GIVEN INFORMATION:
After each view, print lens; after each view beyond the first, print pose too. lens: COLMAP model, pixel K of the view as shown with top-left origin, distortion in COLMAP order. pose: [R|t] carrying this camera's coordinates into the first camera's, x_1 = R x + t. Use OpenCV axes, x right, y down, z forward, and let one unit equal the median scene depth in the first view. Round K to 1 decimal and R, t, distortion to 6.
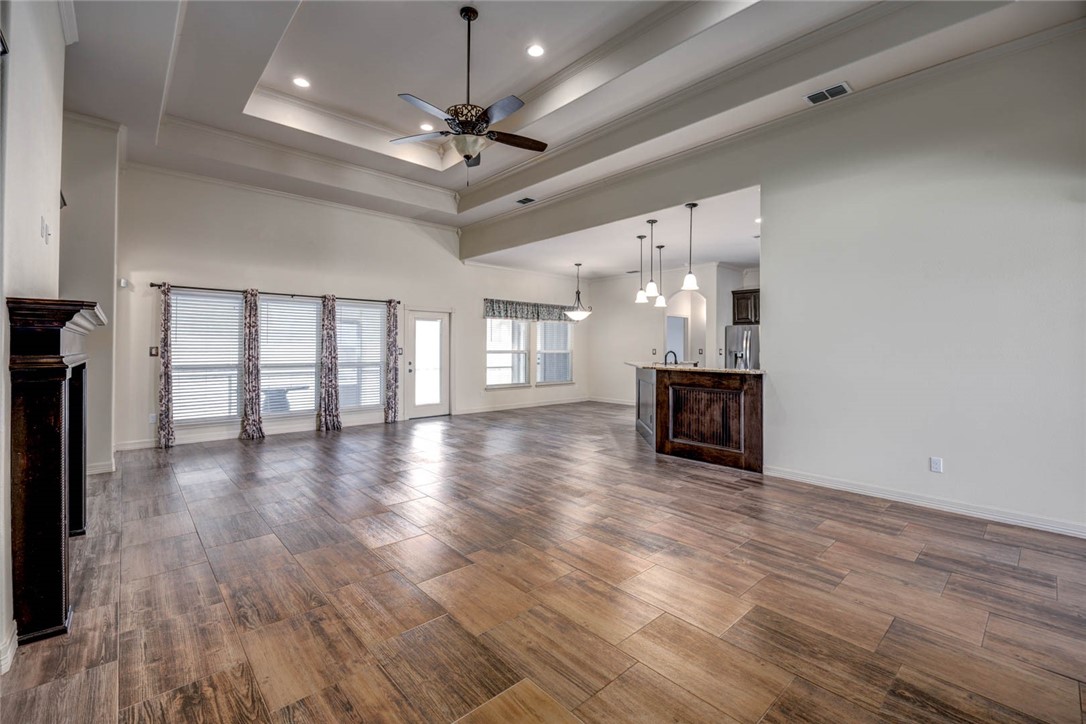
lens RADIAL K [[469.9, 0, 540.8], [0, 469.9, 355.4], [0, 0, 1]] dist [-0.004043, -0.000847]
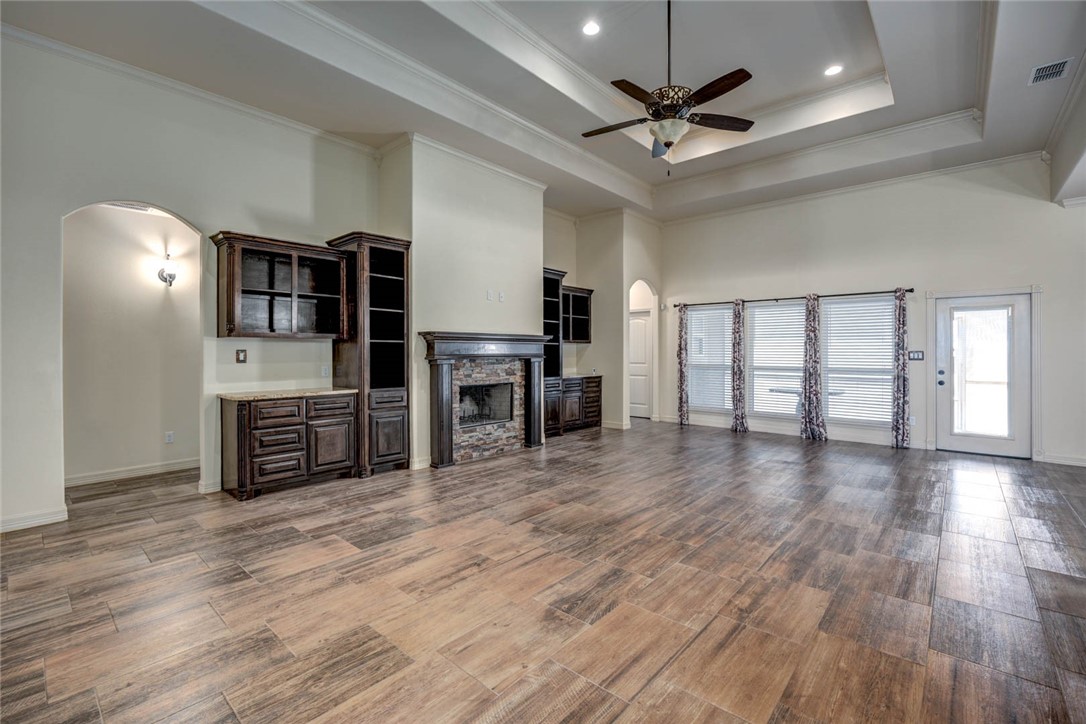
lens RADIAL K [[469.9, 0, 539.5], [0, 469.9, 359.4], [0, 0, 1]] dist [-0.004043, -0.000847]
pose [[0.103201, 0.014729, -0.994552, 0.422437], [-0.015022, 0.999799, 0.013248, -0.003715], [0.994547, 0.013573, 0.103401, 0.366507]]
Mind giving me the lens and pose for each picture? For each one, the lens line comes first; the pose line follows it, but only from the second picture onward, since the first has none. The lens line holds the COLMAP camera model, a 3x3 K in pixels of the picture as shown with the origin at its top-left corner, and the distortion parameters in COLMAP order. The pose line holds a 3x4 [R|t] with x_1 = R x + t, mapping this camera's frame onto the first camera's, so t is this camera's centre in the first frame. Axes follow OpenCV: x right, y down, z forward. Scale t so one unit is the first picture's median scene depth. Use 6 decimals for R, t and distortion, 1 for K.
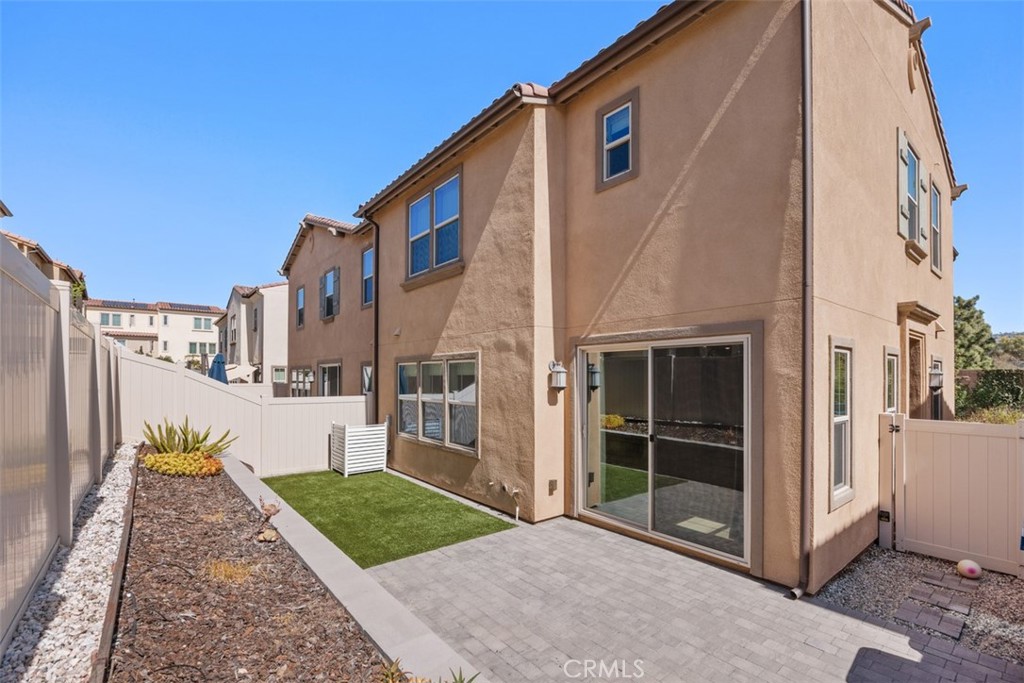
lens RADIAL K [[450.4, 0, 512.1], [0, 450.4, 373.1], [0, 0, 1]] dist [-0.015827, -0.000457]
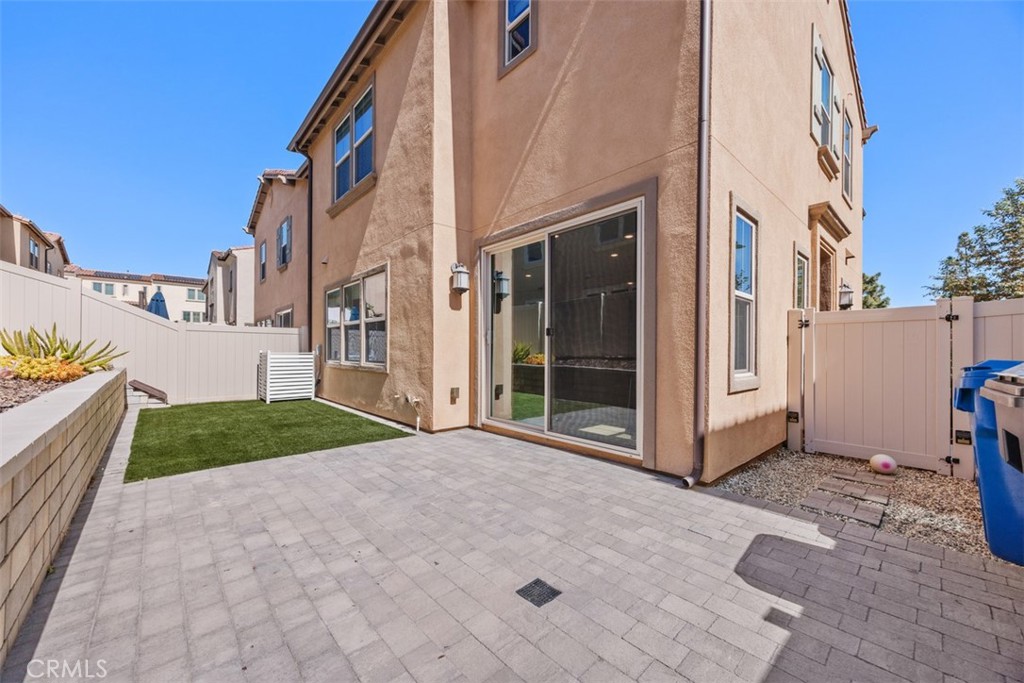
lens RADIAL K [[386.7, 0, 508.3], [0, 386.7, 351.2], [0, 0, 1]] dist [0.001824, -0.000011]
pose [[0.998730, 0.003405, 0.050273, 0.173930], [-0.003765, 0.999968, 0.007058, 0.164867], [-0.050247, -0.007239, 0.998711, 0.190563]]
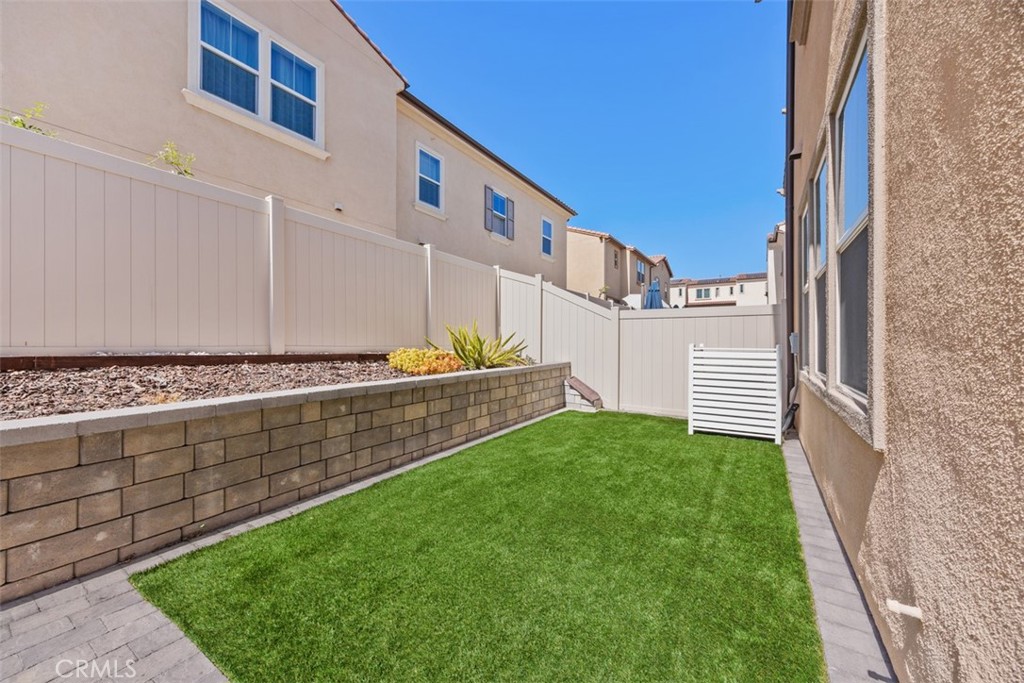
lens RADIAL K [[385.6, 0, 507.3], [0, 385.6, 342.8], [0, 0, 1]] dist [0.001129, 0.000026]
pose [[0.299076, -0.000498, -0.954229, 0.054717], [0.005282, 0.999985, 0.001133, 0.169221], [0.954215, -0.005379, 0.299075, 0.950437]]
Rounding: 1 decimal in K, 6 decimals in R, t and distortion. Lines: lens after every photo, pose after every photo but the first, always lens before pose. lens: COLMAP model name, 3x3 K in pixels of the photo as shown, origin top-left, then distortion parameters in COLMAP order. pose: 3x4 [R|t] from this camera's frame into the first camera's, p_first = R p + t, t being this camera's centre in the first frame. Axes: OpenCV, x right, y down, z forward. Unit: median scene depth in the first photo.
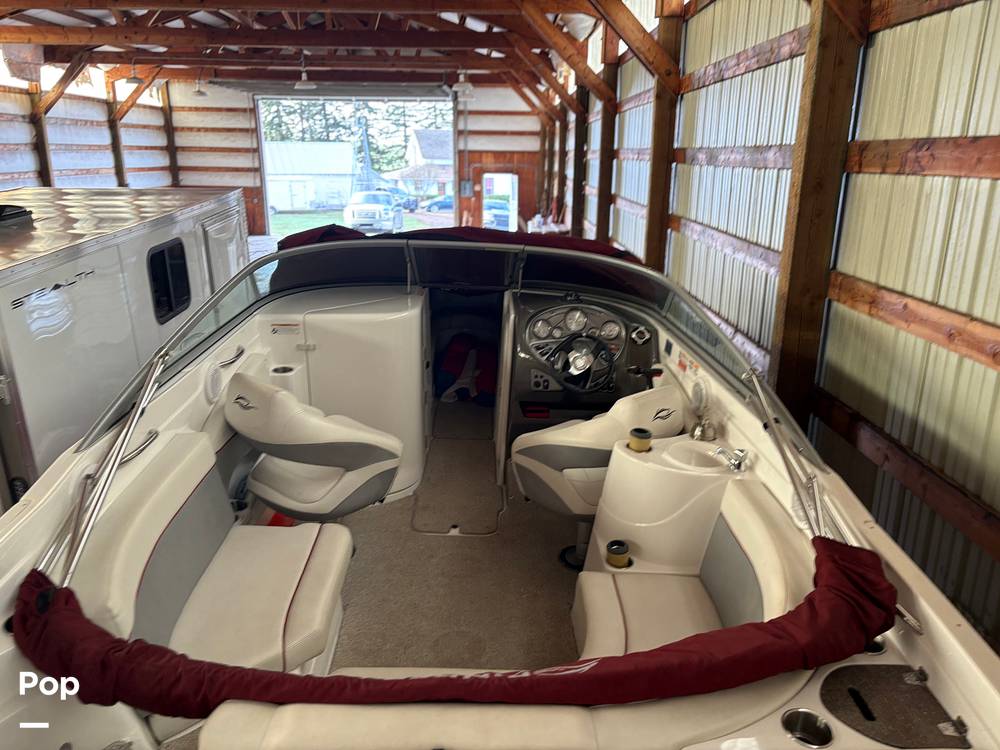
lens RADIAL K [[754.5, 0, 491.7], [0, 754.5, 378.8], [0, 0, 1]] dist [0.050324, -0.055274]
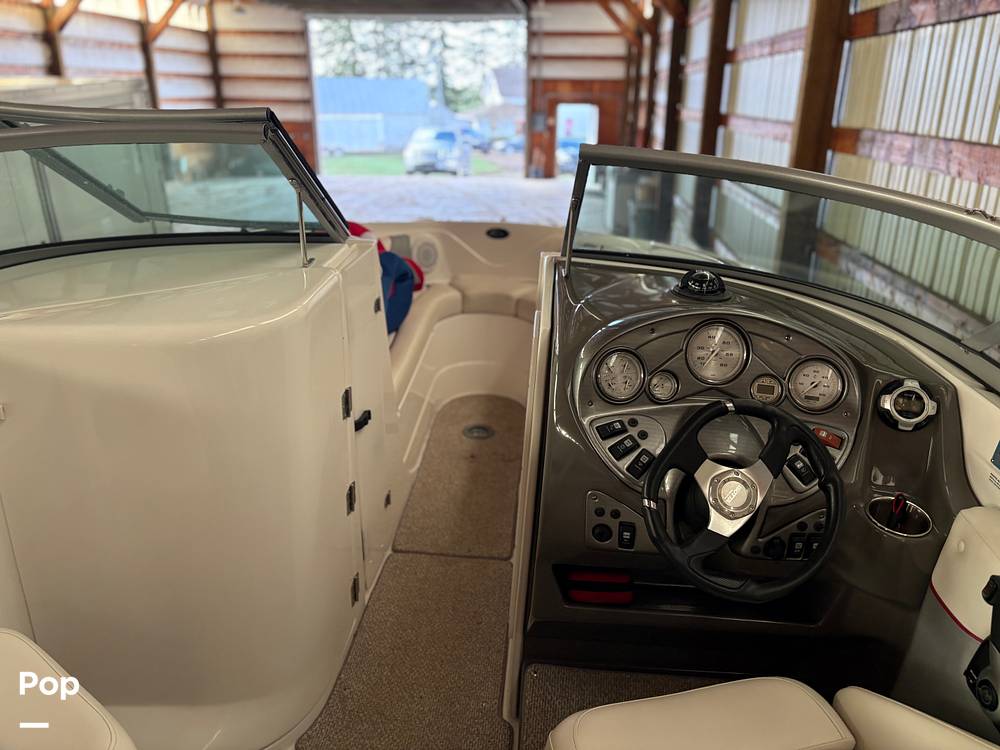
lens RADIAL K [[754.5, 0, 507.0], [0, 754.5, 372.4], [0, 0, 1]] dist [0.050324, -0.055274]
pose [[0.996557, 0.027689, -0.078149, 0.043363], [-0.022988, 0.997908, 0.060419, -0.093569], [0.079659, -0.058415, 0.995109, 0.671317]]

EXERCISE GOAL: Copy the listing exactly, omitting pictures.

REPLY:
After each view, print lens; after each view beyond the first, print pose too. lens: COLMAP model, pixel K of the view as shown with top-left origin, distortion in COLMAP order. pose: [R|t] carrying this camera's coordinates into the first camera's, x_1 = R x + t. Use OpenCV axes, x right, y down, z forward, and let one unit equal the median scene depth in the first view. Round K to 1 decimal and R, t, distortion to 6.
lens RADIAL K [[469.9, 0, 540.8], [0, 469.9, 355.4], [0, 0, 1]] dist [-0.004043, -0.000847]
lens RADIAL K [[469.9, 0, 539.5], [0, 469.9, 359.4], [0, 0, 1]] dist [-0.004043, -0.000847]
pose [[0.103201, 0.014729, -0.994552, 0.422437], [-0.015022, 0.999799, 0.013248, -0.003715], [0.994547, 0.013573, 0.103401, 0.366507]]
Mind giving me the lens and pose for each picture? For each one, the lens line comes first; the pose line follows it, but only from the second picture onward, since the first has none. The lens line holds the COLMAP camera model, a 3x3 K in pixels of the picture as shown with the origin at its top-left corner, and the distortion parameters in COLMAP order. The pose line holds a 3x4 [R|t] with x_1 = R x + t, mapping this camera's frame onto the first camera's, so t is this camera's centre in the first frame. Axes follow OpenCV: x right, y down, z forward. Scale t so one unit is the first picture's median scene depth. Use 6 decimals for R, t and distortion, 1 for K.
lens RADIAL K [[450.4, 0, 512.1], [0, 450.4, 373.1], [0, 0, 1]] dist [-0.015827, -0.000457]
lens RADIAL K [[386.7, 0, 508.3], [0, 386.7, 351.2], [0, 0, 1]] dist [0.001824, -0.000011]
pose [[0.998730, 0.003405, 0.050273, 0.173930], [-0.003765, 0.999968, 0.007058, 0.164867], [-0.050247, -0.007239, 0.998711, 0.190563]]
lens RADIAL K [[385.6, 0, 507.3], [0, 385.6, 342.8], [0, 0, 1]] dist [0.001129, 0.000026]
pose [[0.299076, -0.000498, -0.954229, 0.054717], [0.005282, 0.999985, 0.001133, 0.169221], [0.954215, -0.005379, 0.299075, 0.950437]]
Rounding: 1 decimal in K, 6 decimals in R, t and distortion. Lines: lens after every photo, pose after every photo but the first, always lens before pose. lens: COLMAP model name, 3x3 K in pixels of the photo as shown, origin top-left, then distortion parameters in COLMAP order. pose: 3x4 [R|t] from this camera's frame into the first camera's, p_first = R p + t, t being this camera's centre in the first frame. Axes: OpenCV, x right, y down, z forward. Unit: median scene depth in the first photo.
lens RADIAL K [[754.5, 0, 491.7], [0, 754.5, 378.8], [0, 0, 1]] dist [0.050324, -0.055274]
lens RADIAL K [[754.5, 0, 507.0], [0, 754.5, 372.4], [0, 0, 1]] dist [0.050324, -0.055274]
pose [[0.996557, 0.027689, -0.078149, 0.043363], [-0.022988, 0.997908, 0.060419, -0.093569], [0.079659, -0.058415, 0.995109, 0.671317]]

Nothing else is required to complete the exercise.